页面:
Given an integer n where 1 ≤ n ≤ 30, generate the nth term of the count-and-say sequence.
Note: Each term of the sequence of integers will be represented as a string.
Example 1:
Input: 1 Output: "1"
Example 2:
Input: 4 Output: "1211"
这道题首先是要理解题意,其实就是1代表字符串"1",从2开始。从左到右统计上一个字符串的相同字符个数,比如5的话是”111221“,也就是从左到右是:3个‘1’,2个‘2’,1个‘1’,那么6就应该是"312211"。
直接上代码:
class Solution {
public:
string countAndSay(int n) {
string a[40];
a[0] = "1";
int count; //统计个数
for(int i = 0;i < n-1;++i)
{
int len = a[i].size();
count = 1; //最少应该是1个,而不是0
for(int j = 0;j < len;++j)

记录:
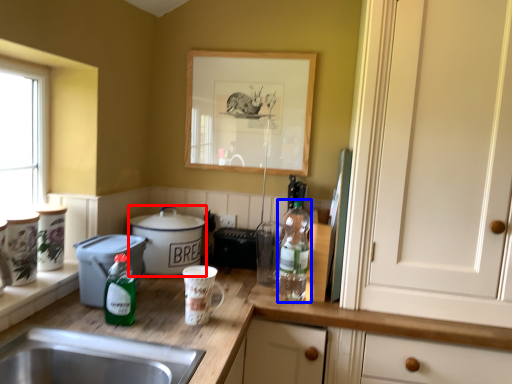
Question: Among these objects, which one is farthest to the camera, cooker (highlighted by a red box) or bottle (highlighted by a blue box)?

Choices:
 (A) cooker
 (B) bottle

Answer: (A)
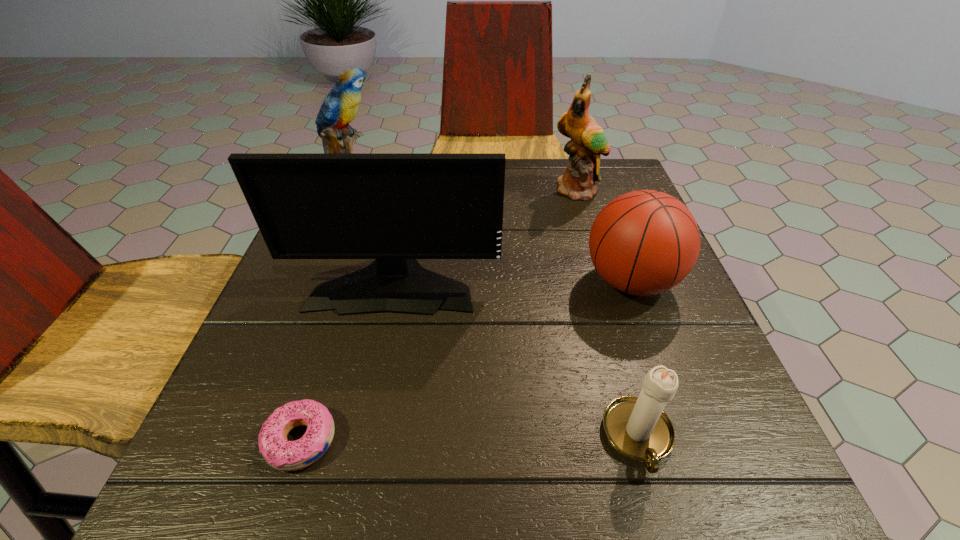
Locate an element on the screen. free space that satisfies the following two spatial constraints: 1. on the face of the basketball; 2. on the left side of the left parrot is located at coordinates pos(323,281).

Locate an element on the screen. The image size is (960, 540). vacant region that satisfies the following two spatial constraints: 1. on the front-facing side of the basketball; 2. on the right side of the right parrot is located at coordinates (x=606, y=281).

Find the location of `vacant space that satisfies the following two spatial constraints: 1. on the face of the left parrot; 2. on the back side of the third shortest object`. vacant space that satisfies the following two spatial constraints: 1. on the face of the left parrot; 2. on the back side of the third shortest object is located at coordinates (323, 281).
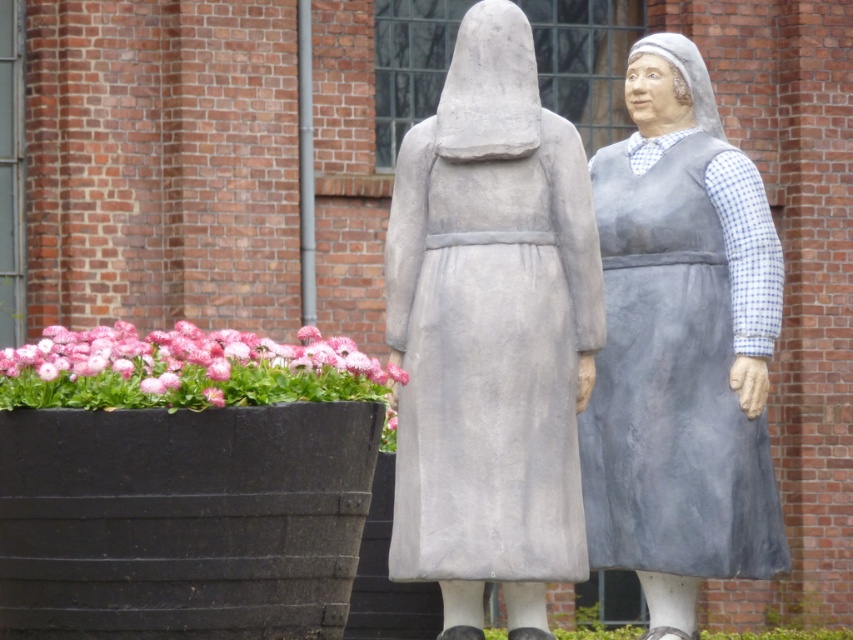
Can you confirm if gray stone statue at center is bigger than gray fabric dress at center?

Yes.

Who is shorter, gray stone statue at center or gray fabric dress at center?

Standing shorter between the two is gray fabric dress at center.

Who is more forward, (x=450, y=536) or (x=596, y=429)?

Positioned in front is point (x=450, y=536).

The width and height of the screenshot is (853, 640). What are the coordinates of `gray stone statue at center` in the screenshot? It's located at (491, 333).

Is point (735, 509) farther from camera compared to point (213, 392)?

Yes, it is.

This screenshot has width=853, height=640. Find the location of `gray fabric dress at center`. gray fabric dress at center is located at coordinates (671, 385).

Looking at this image, which is above, gray stone statue at center or pink fabric flowers at lower left?

gray stone statue at center is higher up.

Who is taller, gray stone statue at center or pink fabric flowers at lower left?

gray stone statue at center is taller.

Who is more distant from viewer, (404, 538) or (251, 387)?

The point (404, 538) is behind.

Identify the location of gray stone statue at center. (491, 333).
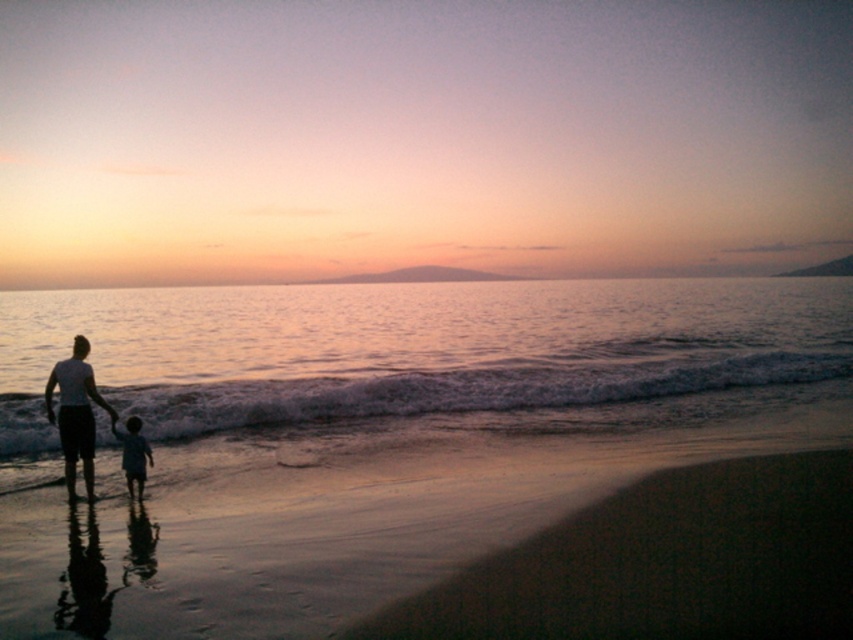
Question: Considering the relative positions of sandy beach at lower left and smooth skin child at lower left in the image provided, where is sandy beach at lower left located with respect to smooth skin child at lower left?

Choices:
 (A) left
 (B) right

Answer: (B)

Question: Which object is closer to the camera taking this photo?

Choices:
 (A) sandy beach at lower left
 (B) smooth skin child at lower left
 (C) white matte shirt at left
 (D) shiny silver water at center

Answer: (A)

Question: Does sandy beach at lower left appear on the right side of white matte shirt at left?

Choices:
 (A) yes
 (B) no

Answer: (A)

Question: Which of the following is the farthest from the observer?

Choices:
 (A) shiny silver water at center
 (B) sandy beach at lower left

Answer: (A)

Question: Can you confirm if shiny silver water at center is wider than white matte shirt at left?

Choices:
 (A) no
 (B) yes

Answer: (B)

Question: Which point appears farthest from the camera in this image?

Choices:
 (A) (50, 412)
 (B) (241, 538)
 (C) (129, 474)

Answer: (A)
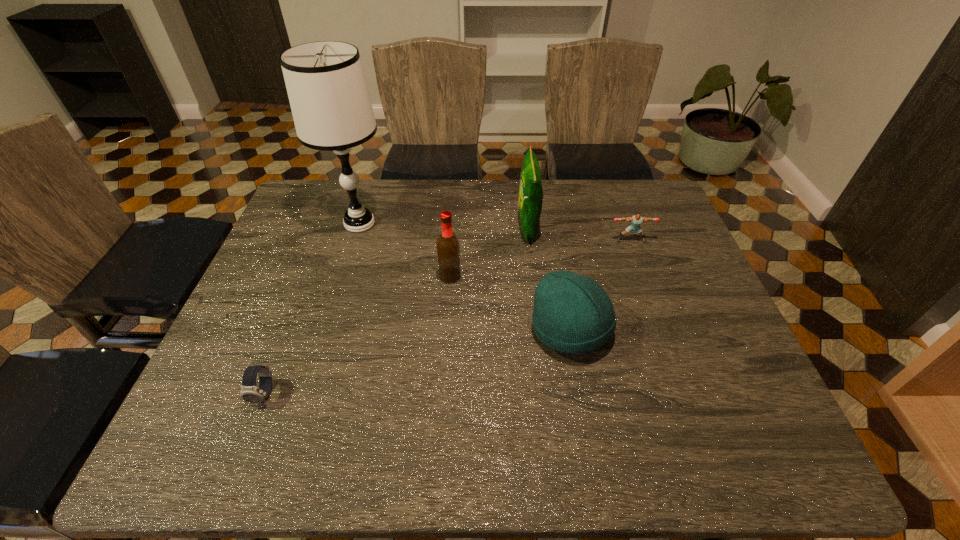
Find the location of `watch that is at the left edge`. watch that is at the left edge is located at coordinates (250, 392).

Find the location of a particular element. object that is at the right edge is located at coordinates (636, 220).

The height and width of the screenshot is (540, 960). What are the coordinates of `object at the far left corner` in the screenshot? It's located at (328, 94).

This screenshot has width=960, height=540. Find the location of `free space at the far edge of the desktop`. free space at the far edge of the desktop is located at coordinates (591, 219).

I want to click on vacant area at the near edge, so click(x=351, y=463).

You are a GUI agent. You are given a task and a screenshot of the screen. Output one action in this format:
    pyautogui.click(x=<x>, y=<y>)
    Task: Click on the free point at the left edge
    The height and width of the screenshot is (540, 960).
    Given the screenshot: What is the action you would take?
    pyautogui.click(x=215, y=401)

In the image, there is a desktop. Identify the location of free space at the right edge. The image size is (960, 540). (683, 294).

At what (x,y) coordinates should I click in order to perform the action: click on vacant space at the far left corner. Please return your answer as a coordinate pair (x, y). The height and width of the screenshot is (540, 960). Looking at the image, I should click on (328, 180).

Where is `vacant area at the far right corner of the desktop`? The height and width of the screenshot is (540, 960). vacant area at the far right corner of the desktop is located at coordinates (639, 203).

In the image, there is a desktop. Identify the location of free space at the near right corner. (764, 429).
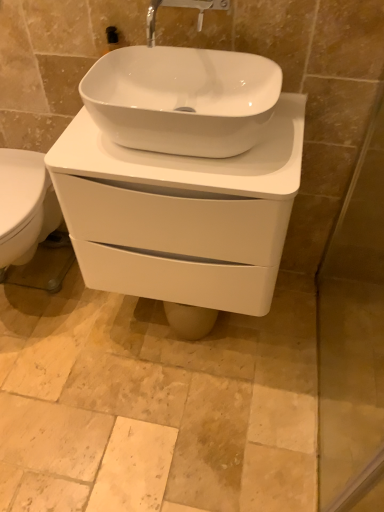
Question: Is white glossy porcelain at center smaller than matte silver faucet at upper center?

Choices:
 (A) yes
 (B) no

Answer: (B)

Question: Is white glossy porcelain at center shorter than matte silver faucet at upper center?

Choices:
 (A) no
 (B) yes

Answer: (A)

Question: Can you confirm if white glossy porcelain at center is positioned to the right of matte silver faucet at upper center?

Choices:
 (A) no
 (B) yes

Answer: (B)

Question: Is the surface of white glossy porcelain at center in direct contact with matte silver faucet at upper center?

Choices:
 (A) yes
 (B) no

Answer: (B)

Question: From a real-world perspective, is white glossy porcelain at center physically above matte silver faucet at upper center?

Choices:
 (A) yes
 (B) no

Answer: (B)

Question: In the image, is white glossy sink at center on the left side or the right side of matte silver faucet at upper center?

Choices:
 (A) left
 (B) right

Answer: (A)

Question: Looking at the image, does white glossy sink at center seem bigger or smaller compared to matte silver faucet at upper center?

Choices:
 (A) big
 (B) small

Answer: (A)

Question: From the image's perspective, relative to matte silver faucet at upper center, is white glossy sink at center above or below?

Choices:
 (A) above
 (B) below

Answer: (B)

Question: Is point (200, 108) positioned closer to the camera than point (196, 31)?

Choices:
 (A) farther
 (B) closer

Answer: (B)

Question: Considering the relative positions of white glossy porcelain at center and transparent glass screen door at right in the image provided, is white glossy porcelain at center to the left or to the right of transparent glass screen door at right?

Choices:
 (A) right
 (B) left

Answer: (B)

Question: Choose the correct answer: Is white glossy porcelain at center inside transparent glass screen door at right or outside it?

Choices:
 (A) inside
 (B) outside

Answer: (B)

Question: Considering the positions of white glossy porcelain at center and transparent glass screen door at right in the image, is white glossy porcelain at center taller or shorter than transparent glass screen door at right?

Choices:
 (A) short
 (B) tall

Answer: (A)

Question: Is point (241, 238) positioned closer to the camera than point (329, 343)?

Choices:
 (A) farther
 (B) closer

Answer: (B)

Question: Visually, is white glossy sink at center positioned to the left or to the right of transparent glass screen door at right?

Choices:
 (A) left
 (B) right

Answer: (A)

Question: From their relative heights in the image, would you say white glossy sink at center is taller or shorter than transparent glass screen door at right?

Choices:
 (A) short
 (B) tall

Answer: (A)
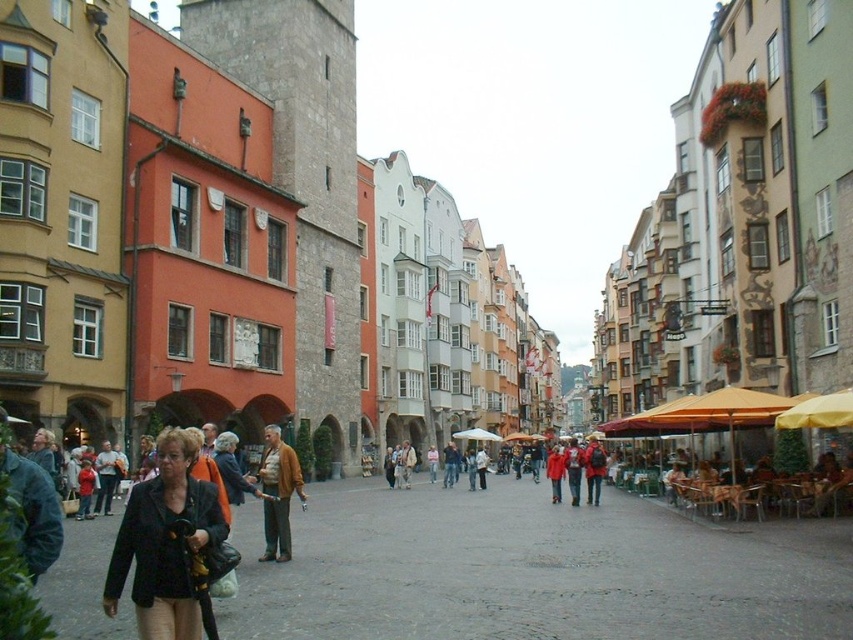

待办事项:
A) 根据报数序列页面回答:
(i) 题目给出的 n 的取值范围是什么?
(ii) 按页面的讲解,第 5 项是哪个字符串?
(iii) 代码里每轮开始时 count 被设为几?
B) 从报数序列页面停下的地方续写。
这些记录与此无关。

逐题答案:
A)
(i) 1 ≤ n ≤ 30
(ii) "111221"
(iii) 1

B)
{
if(a[i][j] == a[i][j+1])
{
count++;
}
else
{
a[i+1] += ('0'+count);
a[i+1] += a[i][j];
count = 1 ; //接下来是另一个字符,重置count值,重新统计另一个字符的个数
}
}
}
return a[n-1];
}
};
提交结果:
来进行测试一下:
#include<iostream>
#include<cstring>
using namespace std;
string countAndsay(int n)
{
string a[40];
a[0] = "1";
int count;
for(int i = 0;i < n-1;++i)
{
int len = a[i].size();
count = 1;
for(int j = 0;j < len;++j)
{
if(a[i][j] == a[i][j+1])
{
count++;
}
else
{
a[i+1] += ('0'+count);
a[i+1] += a[i][j];
count = 1 ;
}
}
}
return a[n-1];
}
int main()
{
int n;
while(cin >> n)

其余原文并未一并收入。